PASSAGE PROVIDED →
United States - Anti-Dumping Duty on Dynamic Random Access Memory Semiconductors (DRAMS) of one Megabit or Above from Korea

Report of the Panel

(Continued)


3. Speculative Analysis of Future Dumping

a) Claim Raised by Korea

1.194 Korea claims that by imposing a "no likelihood/not likely" recurrence of dumping criterion which must be met for an order to be revoked, the United States is in violation of Article 11.2 which does not allow a forward looking analysis in the case of dumping. The following are Korea's arguments in support of that claim:

1.195 The "no likelihood/not likely" criterion focuses on whether dumping will recur in the future.128 Speculation as to whether dumping will recur is not permitted by Paragraph 2 of Article 11 of the AD Agreement.

1.196 The relevant sentence of Paragraph 2 is the second:

Interested parties shall have the right to request the authorities to examine whether the continued imposition of the duty is necessary to offset dumping, whether the injury would be likely to continue or recur if the duty were removed or varied, or both.

First, this sentence provides rights to interested parties, thus imposing requirements on Members. Second, it limits Members' discretion as to the type of analysis they can conduct. Although the sentence allows Members to conduct a forward-looking analysis of whether injury would be likely to continue or recur,129 it does not call for or allow a prospective analysis of whether dumping "would be likely to continue or recur." As revealed in the plain language of the sentence, the negotiators did not extend the "likely to" concept to the dumping context and doing so by implication is impermissible. Rather, regarding dumping, the Member is permitted only to examine "whether the continued imposition of the duty is necessary to offset dumping."130 Where, as here, no dumping has occurred for three consecutive years, the duty is not "necessary to offset dumping" because there is no dumping (much less injury).

1.197 This analysis is confirmed by a review of Paragraph 3 of Article 11, the so-called "sunset provision." Paragraph 3 requires a Member to revoke a duty no later than five years from its imposition. The only exception to this rule is where a Member conducts a review and determines "that the expiry of the duty would be likely to lead to continuation or recurrence of dumping and injury" (footnote omitted; emphasis added by Korea). The fact that the negotiators specifically provided for a forward-looking analysis of dumping and applied the word "likely" to cover both dumping and injury in Paragraph 3, but not in Paragraph 2, confirms that such an analysis is not permitted under Paragraph 2 of Article 11.

1.198 Korea, in response to a question from the Panel131, subsequently further argued as follows:

1.199 First, as a matter of textual interpretation, there is no relationship between "necessary" in Article 11.1 and "likely" in Article 11.3, and thus a finding of "likelihood" under Paragraph 3 can neither satisfy nor fail to satisfy the "necessary" requirement in Paragraph 1. Paragraph 3 begins: "Notwithstanding the provisions of paragraphs 1 and 2, . . .." Thus, this Paragraph is an exception from Paragraphs 1 and 2 that is segregable from them and should not be used to interpret those Paragraphs.

PROBLEMS →
A. Based on the panel report excerpt, decide whether each statement agrees with it, answering yes or no and quoting the words that settle it: (i) Paragraph 3 of Article 11 requires a Member to revoke a duty no later than five years from its imposition; (ii) Korea argues that Paragraph 2 of Article 11 allows a prospective analysis of whether dumping is likely to recur; (iii) Korea holds that Paragraph 3 should be used to interpret Paragraphs 1 and 2.
B. Condense the paragraph of the panel report excerpt that begins "This analysis is confirmed by a review of Paragraph 3" into a short bulleted list that keeps its main facts.

DATA EXCERPTS →
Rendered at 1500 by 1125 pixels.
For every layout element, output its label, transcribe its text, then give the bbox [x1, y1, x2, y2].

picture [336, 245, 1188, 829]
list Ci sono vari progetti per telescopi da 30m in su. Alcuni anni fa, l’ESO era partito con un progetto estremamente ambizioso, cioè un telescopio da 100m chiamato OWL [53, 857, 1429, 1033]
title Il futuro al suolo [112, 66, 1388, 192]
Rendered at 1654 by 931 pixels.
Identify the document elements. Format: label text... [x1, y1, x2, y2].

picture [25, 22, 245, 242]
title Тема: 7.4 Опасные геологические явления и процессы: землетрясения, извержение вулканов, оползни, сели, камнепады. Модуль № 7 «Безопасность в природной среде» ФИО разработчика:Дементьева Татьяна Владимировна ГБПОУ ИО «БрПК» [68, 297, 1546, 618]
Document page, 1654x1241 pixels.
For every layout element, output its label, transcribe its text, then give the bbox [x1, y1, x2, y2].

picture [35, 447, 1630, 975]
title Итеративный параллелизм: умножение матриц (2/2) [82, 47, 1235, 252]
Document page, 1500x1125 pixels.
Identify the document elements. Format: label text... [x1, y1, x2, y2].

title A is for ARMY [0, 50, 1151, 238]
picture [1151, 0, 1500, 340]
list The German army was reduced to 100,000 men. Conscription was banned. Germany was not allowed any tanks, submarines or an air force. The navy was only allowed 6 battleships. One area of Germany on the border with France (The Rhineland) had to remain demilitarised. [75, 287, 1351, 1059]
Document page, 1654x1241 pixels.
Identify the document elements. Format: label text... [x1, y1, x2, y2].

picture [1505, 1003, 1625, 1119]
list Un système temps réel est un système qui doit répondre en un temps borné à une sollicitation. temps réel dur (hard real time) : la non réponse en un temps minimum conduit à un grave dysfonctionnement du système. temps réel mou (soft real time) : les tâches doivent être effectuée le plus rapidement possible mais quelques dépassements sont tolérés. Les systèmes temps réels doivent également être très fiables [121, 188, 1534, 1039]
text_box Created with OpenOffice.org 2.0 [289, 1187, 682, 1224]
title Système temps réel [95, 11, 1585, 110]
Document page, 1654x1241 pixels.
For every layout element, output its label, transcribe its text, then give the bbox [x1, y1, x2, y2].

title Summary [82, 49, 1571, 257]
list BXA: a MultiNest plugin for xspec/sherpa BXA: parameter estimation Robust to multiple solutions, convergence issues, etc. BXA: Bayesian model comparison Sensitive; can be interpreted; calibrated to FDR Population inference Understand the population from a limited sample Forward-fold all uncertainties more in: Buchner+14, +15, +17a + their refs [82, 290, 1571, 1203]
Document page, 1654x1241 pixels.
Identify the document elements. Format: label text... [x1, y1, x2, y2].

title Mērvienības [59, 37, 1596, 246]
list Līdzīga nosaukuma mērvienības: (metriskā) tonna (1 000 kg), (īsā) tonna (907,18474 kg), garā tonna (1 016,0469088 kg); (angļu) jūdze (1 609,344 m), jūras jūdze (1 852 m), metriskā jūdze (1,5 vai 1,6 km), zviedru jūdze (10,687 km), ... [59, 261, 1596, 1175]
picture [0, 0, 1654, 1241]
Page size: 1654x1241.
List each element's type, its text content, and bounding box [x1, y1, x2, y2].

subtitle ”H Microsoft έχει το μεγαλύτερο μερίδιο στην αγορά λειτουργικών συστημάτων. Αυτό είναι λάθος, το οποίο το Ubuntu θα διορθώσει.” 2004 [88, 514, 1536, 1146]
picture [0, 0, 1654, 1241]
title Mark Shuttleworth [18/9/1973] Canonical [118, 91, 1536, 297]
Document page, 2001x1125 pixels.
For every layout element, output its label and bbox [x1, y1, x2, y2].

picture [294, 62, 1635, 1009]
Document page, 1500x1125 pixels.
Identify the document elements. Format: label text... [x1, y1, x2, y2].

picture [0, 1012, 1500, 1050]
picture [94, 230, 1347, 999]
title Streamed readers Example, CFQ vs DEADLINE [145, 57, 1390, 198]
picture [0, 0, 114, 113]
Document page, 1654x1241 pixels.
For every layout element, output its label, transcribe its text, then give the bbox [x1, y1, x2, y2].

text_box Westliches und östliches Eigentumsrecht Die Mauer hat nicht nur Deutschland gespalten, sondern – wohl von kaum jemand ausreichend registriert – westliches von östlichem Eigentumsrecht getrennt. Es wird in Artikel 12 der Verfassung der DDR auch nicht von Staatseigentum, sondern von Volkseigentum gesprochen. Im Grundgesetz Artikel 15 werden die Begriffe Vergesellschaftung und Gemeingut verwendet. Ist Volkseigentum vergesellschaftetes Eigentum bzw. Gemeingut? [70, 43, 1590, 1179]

ANSWERS PROVIDED →
A.
(i) Yes: "Paragraph 3 requires a Member to revoke a duty no later than five years from its imposition."
(ii) No: "it does not call for or allow a prospective analysis of whether dumping"
(iii) No: "should not be used to interpret those Paragraphs."

B.
- Paragraph 3 of Article 11, the "sunset provision," confirms Korea's analysis.
- It requires a Member to revoke a duty no later than five years after imposing it.
- The only exception is a review finding that expiry of the duty "would be likely to lead to continuation or recurrence of dumping and injury."
- The negotiators applied "likely" to both dumping and injury in Paragraph 3 but not in Paragraph 2.
- This confirms that a forward-looking analysis of dumping is not permitted under Paragraph 2.